Mein Herz setzt einen Schlag aus und ich fahre geschockt zu ihm herum. "Was meinst du?", frage ich panisch.

"Ich habe gehört, dass du in diesem Club auf der Lambertusstraße arbeitest. Ménage oder so."

"Mirage", korrigiere ich ihn aus Reflex und könnt mich dafür selbst ohrfeigen. "Ich kellnere da", schiebe ich schnell hinterher.

"Ja ja", sagt er bloß und zwinkert mir wissend zu, bevor er in einen der Klassenräume verschwindet.

Ich hoffe, dass ihm sein dreckiges Grinsen im Hals stecken bleibt.

Der Flurfunk scheint ja wieder rasend schnell zu funktionieren. Sofort schießt mir eine Frage in den Kopf: Wer hat das rumerzählt?

Diese Information kommt doch nicht etwa wirklich von Lion, oder?

War er es, der gepetzt hat?

Eigentlich traue ich ihm sowas nicht zu, andererseits habe ich ihn in den letzten Wochen des öfteren ziemlich verletzt und es könnte ja sein, dass er auf diesem Weg Rache nehmen will.

Ich meine - wer sollte es auch sonst gewesen sein?

Ich versuche mich an die anderen Typen zu erinnern, die an diesem Abend ebenfalls zu der Geburtstagsgesellschaft gehörten, aber außer Lions Gesicht habe ich keins mehr vor Augen. Er hat mich einfach so aus dem Konzept gebracht, dass ich auf keinen anderen mehr achten konnte.

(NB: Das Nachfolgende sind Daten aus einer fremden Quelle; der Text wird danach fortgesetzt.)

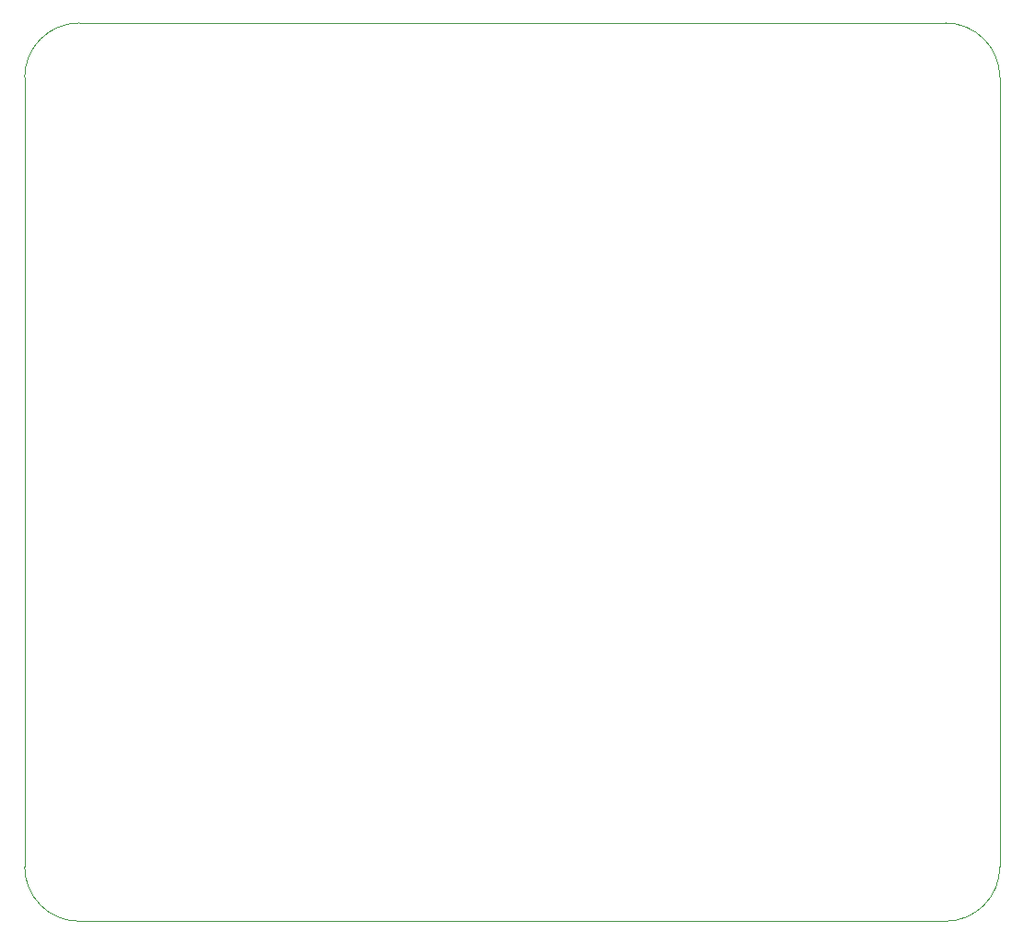
<source format=gbr>
G04 #@! TF.GenerationSoftware,KiCad,Pcbnew,(5.1.5)-3*
G04 #@! TF.CreationDate,2021-02-28T22:04:56+01:00*
G04 #@! TF.ProjectId,g4_eval,67345f65-7661-46c2-9e6b-696361645f70,rev?*
G04 #@! TF.SameCoordinates,Original*
G04 #@! TF.FileFunction,Profile,NP*
%FSLAX46Y46*%
G04 Gerber Fmt 4.6, Leading zero omitted, Abs format (unit mm)*
G04 Created by KiCad (PCBNEW (5.1.5)-3) date 2021-02-28 22:04:56*
%MOMM*%
%LPD*%
G04 APERTURE LIST*
%ADD10C,0.050000*%
G04 APERTURE END LIST*
D10*
X165500000Y-72500000D02*
X165500000Y-145000000D01*
X250000000Y-67500000D02*
X170500000Y-67500000D01*
X255000000Y-145000000D02*
X255000000Y-72500000D01*
X170500000Y-150000000D02*
X250000000Y-150000000D01*
X170500000Y-150000000D02*
G75*
G02X165500000Y-145000000I0J5000000D01*
G01*
X165500000Y-72500000D02*
G75*
G02X170500000Y-67500000I5000000J0D01*
G01*
X250000000Y-67500000D02*
G75*
G02X255000000Y-72500000I0J-5000000D01*
G01*
X255000000Y-145000000D02*
G75*
G02X250000000Y-150000000I-5000000J0D01*
G01*
M02*

</source>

Es könnte schon sein, dass dort noch andere Mitschüler oder ehemalige Mitschüler von mir waren, aber wissen tue ich es nicht. Der Einzige, den ich definitiv erkannt habe, ist Lion.

Mein Herz zieht sich schmerzhaft zusammen bei dem Gedanken, dass er mich mittlerweile so sehr hassen könnte, dass er mir derart schaden wollte.

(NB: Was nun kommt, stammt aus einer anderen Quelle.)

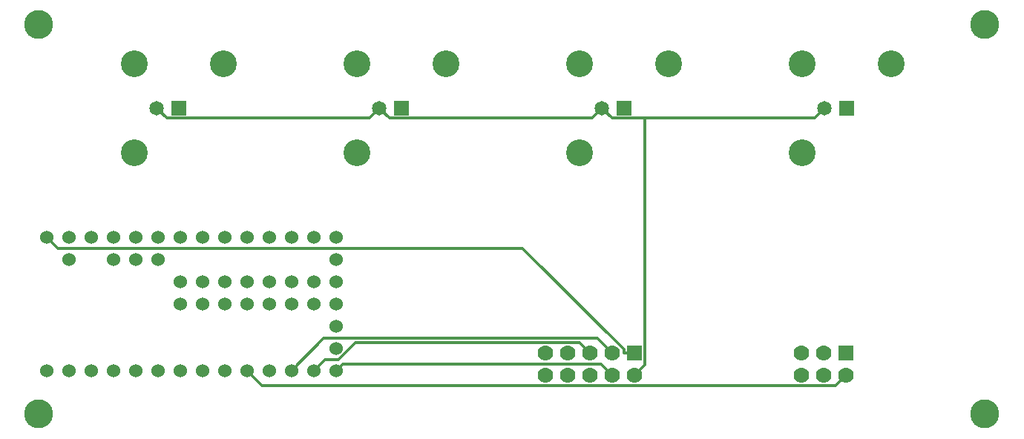
<source format=gbr>
G04 #@! TF.FileFunction,Copper,L1,Top,Signal*
%FSLAX46Y46*%
G04 Gerber Fmt 4.6, Leading zero omitted, Abs format (unit mm)*
G04 Created by KiCad (PCBNEW 4.0.7-e2-6376~58~ubuntu16.04.1) date Wed Jan 10 15:30:26 2018*
%MOMM*%
%LPD*%
G01*
G04 APERTURE LIST*
%ADD10C,0.100000*%
%ADD11R,1.778000X1.778000*%
%ADD12C,1.778000*%
%ADD13C,3.048000*%
%ADD14R,1.651000X1.651000*%
%ADD15C,1.651000*%
%ADD16C,3.302000*%
%ADD17C,1.524000*%
%ADD18C,0.304800*%
G04 APERTURE END LIST*
D10*
D11*
X121920000Y-91440000D03*
D12*
X121920000Y-93980000D03*
X119380000Y-91440000D03*
X119380000Y-93980000D03*
X116840000Y-91440000D03*
X116840000Y-93980000D03*
X114300000Y-91440000D03*
X114300000Y-93980000D03*
X111760000Y-91440000D03*
X111760000Y-93980000D03*
D11*
X146050000Y-91440000D03*
D12*
X146050000Y-93980000D03*
X143510000Y-91440000D03*
X143510000Y-93980000D03*
X140970000Y-91440000D03*
X140970000Y-93980000D03*
D13*
X64897000Y-58420000D03*
X75057000Y-58420000D03*
D14*
X69977000Y-63500000D03*
D15*
X67437000Y-63500000D03*
D13*
X64897000Y-68580000D03*
X90297000Y-58420000D03*
X100457000Y-58420000D03*
D14*
X95377000Y-63500000D03*
D15*
X92837000Y-63500000D03*
D13*
X90297000Y-68580000D03*
X115697000Y-58420000D03*
X125857000Y-58420000D03*
D14*
X120777000Y-63500000D03*
D15*
X118237000Y-63500000D03*
D13*
X115697000Y-68580000D03*
X141097000Y-58420000D03*
X151257000Y-58420000D03*
D14*
X146177000Y-63500000D03*
D15*
X143637000Y-63500000D03*
D13*
X141097000Y-68580000D03*
D16*
X53975000Y-53975000D03*
X161925000Y-53975000D03*
X53975000Y-98425000D03*
X161925000Y-98425000D03*
D17*
X54864000Y-93472000D03*
X57404000Y-93472000D03*
X59944000Y-93472000D03*
X62484000Y-93472000D03*
X65024000Y-93472000D03*
X67564000Y-93472000D03*
X70104000Y-93472000D03*
X72644000Y-93472000D03*
X75184000Y-93472000D03*
X77724000Y-93472000D03*
X80264000Y-93472000D03*
X82804000Y-93472000D03*
X85344000Y-93472000D03*
X87884000Y-93472000D03*
X87884000Y-90932000D03*
X87884000Y-88392000D03*
X87884000Y-85852000D03*
X87884000Y-83312000D03*
X87884000Y-80772000D03*
X87884000Y-78232000D03*
X85344000Y-78232000D03*
X82804000Y-78232000D03*
X80264000Y-78232000D03*
X77724000Y-78232000D03*
X75184000Y-78232000D03*
X72644000Y-78232000D03*
X70104000Y-78232000D03*
X67564000Y-78232000D03*
X65024000Y-78232000D03*
X62484000Y-78232000D03*
X59944000Y-78232000D03*
X57404000Y-78232000D03*
X54864000Y-78232000D03*
X70104000Y-85852000D03*
X72644000Y-85852000D03*
X75184000Y-85852000D03*
X77724000Y-85852000D03*
X80264000Y-85852000D03*
X82804000Y-85852000D03*
X85344000Y-85852000D03*
X85344000Y-83312000D03*
X82804000Y-83312000D03*
X80264000Y-83312000D03*
X77724000Y-83312000D03*
X75184000Y-83312000D03*
X72644000Y-83312000D03*
X70104000Y-83312000D03*
X67564000Y-80772000D03*
X65024000Y-80772000D03*
X62484000Y-80772000D03*
X57404000Y-80772000D03*
D18*
X120725900Y-91066800D02*
X120725900Y-91440000D01*
X109161100Y-79502000D02*
X120725900Y-91066800D01*
X56134000Y-79502000D02*
X109161100Y-79502000D01*
X54864000Y-78232000D02*
X56134000Y-79502000D01*
X121920000Y-91440000D02*
X120725900Y-91440000D01*
X68567700Y-64630700D02*
X67437000Y-63500000D01*
X91706300Y-64630700D02*
X68567700Y-64630700D01*
X92837000Y-63500000D02*
X91706300Y-64630700D01*
X117106400Y-64630600D02*
X118237000Y-63500000D01*
X93967600Y-64630600D02*
X117106400Y-64630600D01*
X92837000Y-63500000D02*
X93967600Y-64630600D01*
X123117100Y-92782900D02*
X121920000Y-93980000D01*
X123117100Y-64630700D02*
X123117100Y-92782900D01*
X119367700Y-64630700D02*
X123117100Y-64630700D01*
X118237000Y-63500000D02*
X119367700Y-64630700D01*
X142506300Y-64630700D02*
X143637000Y-63500000D01*
X123117100Y-64630700D02*
X142506300Y-64630700D01*
X117720500Y-89780500D02*
X119380000Y-91440000D01*
X86495500Y-89780500D02*
X117720500Y-89780500D01*
X82804000Y-93472000D02*
X86495500Y-89780500D01*
X118110000Y-92710000D02*
X119380000Y-93980000D01*
X88646000Y-92710000D02*
X118110000Y-92710000D01*
X87884000Y-93472000D02*
X88646000Y-92710000D01*
X115638100Y-90238100D02*
X116840000Y-91440000D01*
X90107900Y-90238100D02*
X115638100Y-90238100D01*
X88169600Y-92176400D02*
X90107900Y-90238100D01*
X86639600Y-92176400D02*
X88169600Y-92176400D01*
X85344000Y-93472000D02*
X86639600Y-92176400D01*
X144852600Y-95177400D02*
X146050000Y-93980000D01*
X79429400Y-95177400D02*
X144852600Y-95177400D01*
X77724000Y-93472000D02*
X79429400Y-95177400D01*
M02*

</source>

Mit schweren Schritten laufe ich zu dem Klassenzimmer, in dem mein jetziger Biologieunterricht vermutlich schon in vollem Gange ist.

Wie viele wissen es noch?

Wie weit hat sich schon herum gesprochen, dass Malia, die damalige graue Maus, jetzt strippt?

Langsam klopfe ich an die Tür. Ich würde am liebsten postwendend kehrt machen und nachhause flüchten, aber meine Vernunft siegt mal wieder.

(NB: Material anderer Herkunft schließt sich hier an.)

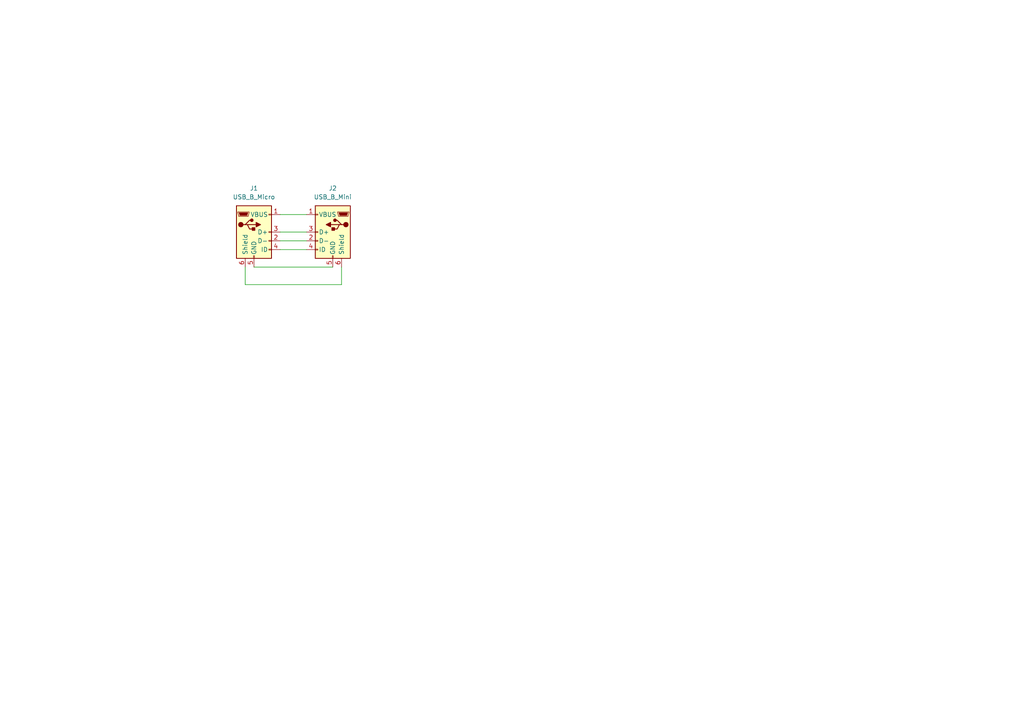
<source format=kicad_sch>
(kicad_sch
	(version 20231120)
	(generator "eeschema")
	(generator_version "8.0")
	(uuid "a03c629d-1715-4356-a173-b2e22a61e029")
	(paper "A4")
	
	(wire
		(pts
			(xy 99.06 82.55) (xy 71.12 82.55)
		)
		(stroke
			(width 0)
			(type default)
		)
		(uuid "1598946f-3551-42c7-bd17-69384bae6529")
	)
	(wire
		(pts
			(xy 88.9 62.23) (xy 81.28 62.23)
		)
		(stroke
			(width 0)
			(type default)
		)
		(uuid "5b0f70cd-8791-4e0d-b985-5514e8cf1a08")
	)
	(wire
		(pts
			(xy 88.9 72.39) (xy 81.28 72.39)
		)
		(stroke
			(width 0)
			(type default)
		)
		(uuid "6dc5b1cd-5ed6-4190-a873-aa2cc06bf180")
	)
	(wire
		(pts
			(xy 88.9 69.85) (xy 81.28 69.85)
		)
		(stroke
			(width 0)
			(type default)
		)
		(uuid "733ae62d-0326-4338-99ad-e396fc73bb4b")
	)
	(wire
		(pts
			(xy 88.9 67.31) (xy 81.28 67.31)
		)
		(stroke
			(width 0)
			(type default)
		)
		(uuid "78d13cf2-8835-4701-9f9e-cab323de880a")
	)
	(wire
		(pts
			(xy 71.12 82.55) (xy 71.12 77.47)
		)
		(stroke
			(width 0)
			(type default)
		)
		(uuid "a09adeeb-c9ec-4d55-917a-175104bde15c")
	)
	(wire
		(pts
			(xy 99.06 77.47) (xy 99.06 82.55)
		)
		(stroke
			(width 0)
			(type default)
		)
		(uuid "cb3384a5-30ee-488d-ae8e-3442dd65edc1")
	)
	(wire
		(pts
			(xy 73.66 77.47) (xy 96.52 77.47)
		)
		(stroke
			(width 0)
			(type default)
		)
		(uuid "d9ee7447-0808-489d-ad32-3270852ff8a9")
	)
	(symbol
		(lib_id "Connector:USB_B_Micro")
		(at 73.66 67.31 0)
		(unit 1)
		(exclude_from_sim no)
		(in_bom yes)
		(on_board yes)
		(dnp no)
		(fields_autoplaced yes)
		(uuid "e47a4155-7423-4e29-81cd-ef757ab16a27")
		(property "Reference" "J1"
			(at 73.66 54.61 0)
			(effects
				(font
					(size 1.27 1.27)
				)
			)
		)
		(property "Value" "USB_B_Micro"
			(at 73.66 57.15 0)
			(effects
				(font
					(size 1.27 1.27)
				)
			)
		)
		(property "Footprint" "Connector_USB:USB_Micro-B_Molex_47346-0001"
			(at 77.47 68.58 0)
			(effects
				(font
					(size 1.27 1.27)
				)
				(hide yes)
			)
		)
		(property "Datasheet" "~"
			(at 77.47 68.58 0)
			(effects
				(font
					(size 1.27 1.27)
				)
				(hide yes)
			)
		)
		(property "Description" "USB Micro Type B connector"
			(at 73.66 67.31 0)
			(effects
				(font
					(size 1.27 1.27)
				)
				(hide yes)
			)
		)
		(pin "1"
			(uuid "14ec3fa1-ac57-4f4c-b51c-9d6337497405")
		)
		(pin "6"
			(uuid "2937a07b-5565-4975-88ba-8b213b97e65e")
		)
		(pin "2"
			(uuid "e4bd6fb1-442c-47ce-8d04-79d34e314252")
		)
		(pin "3"
			(uuid "4c136a37-832e-4ed4-bf8d-72dc0d56e306")
		)
		(pin "4"
			(uuid "04cb1ac1-0b39-438f-acf7-4a0845fc1c66")
		)
		(pin "5"
			(uuid "43fbee42-b7bc-4761-a357-4263b65537cd")
		)
		(instances
			(project ""
				(path "/a03c629d-1715-4356-a173-b2e22a61e029"
					(reference "J1")
					(unit 1)
				)
			)
		)
	)
	(symbol
		(lib_id "Connector:USB_B_Mini")
		(at 96.52 67.31 0)
		(mirror y)
		(unit 1)
		(exclude_from_sim no)
		(in_bom yes)
		(on_board yes)
		(dnp no)
		(uuid "ef7c6603-d81a-4c7c-ab67-e659aa84da1d")
		(property "Reference" "J2"
			(at 96.52 54.61 0)
			(effects
				(font
					(size 1.27 1.27)
				)
			)
		)
		(property "Value" "USB_B_Mini"
			(at 96.52 57.15 0)
			(effects
				(font
					(size 1.27 1.27)
				)
			)
		)
		(property "Footprint" "Connector_USB:USB_Mini-B_Wuerth_65100516121_Horizontal"
			(at 92.71 68.58 0)
			(effects
				(font
					(size 1.27 1.27)
				)
				(hide yes)
			)
		)
		(property "Datasheet" "~"
			(at 92.71 68.58 0)
			(effects
				(font
					(size 1.27 1.27)
				)
				(hide yes)
			)
		)
		(property "Description" "USB Mini Type B connector"
			(at 96.52 67.31 0)
			(effects
				(font
					(size 1.27 1.27)
				)
				(hide yes)
			)
		)
		(pin "1"
			(uuid "d1c05b3d-ade4-4603-bb54-a898dd2297bf")
		)
		(pin "2"
			(uuid "1cebf825-07c3-4430-85ba-99b1b02d3b59")
		)
		(pin "3"
			(uuid "d8bd0773-9e46-409a-9ad6-c4bc51222705")
		)
		(pin "4"
			(uuid "b890b55d-81ed-47ec-8eab-274018c7da73")
		)
		(pin "5"
			(uuid "afb87694-7b1e-48c2-9fde-6cc493f8015d")
		)
		(pin "6"
			(uuid "8a8a2efa-6254-46a6-abff-f1b31371fee6")
		)
		(instances
			(project ""
				(path "/a03c629d-1715-4356-a173-b2e22a61e029"
					(reference "J2")
					(unit 1)
				)
			)
		)
	)
	(sheet_instances
		(path "/"
			(page "1")
		)
	)
)

</source>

"Herein", ertönt es dumpf von drinnen. Ich atme noch einmal tief durch und öffne dann mit unwohlem Gefühl die Tür.

Alle Blicke sind auf mich gerichtet. Manchen sehe ich direkt auf den ersten Blick an, dass das Getratsche sie auch bereits erreicht hat. Andere wissen noch nicht Bescheid oder geben sich zumindest mehr Mühe, es zu verbergen.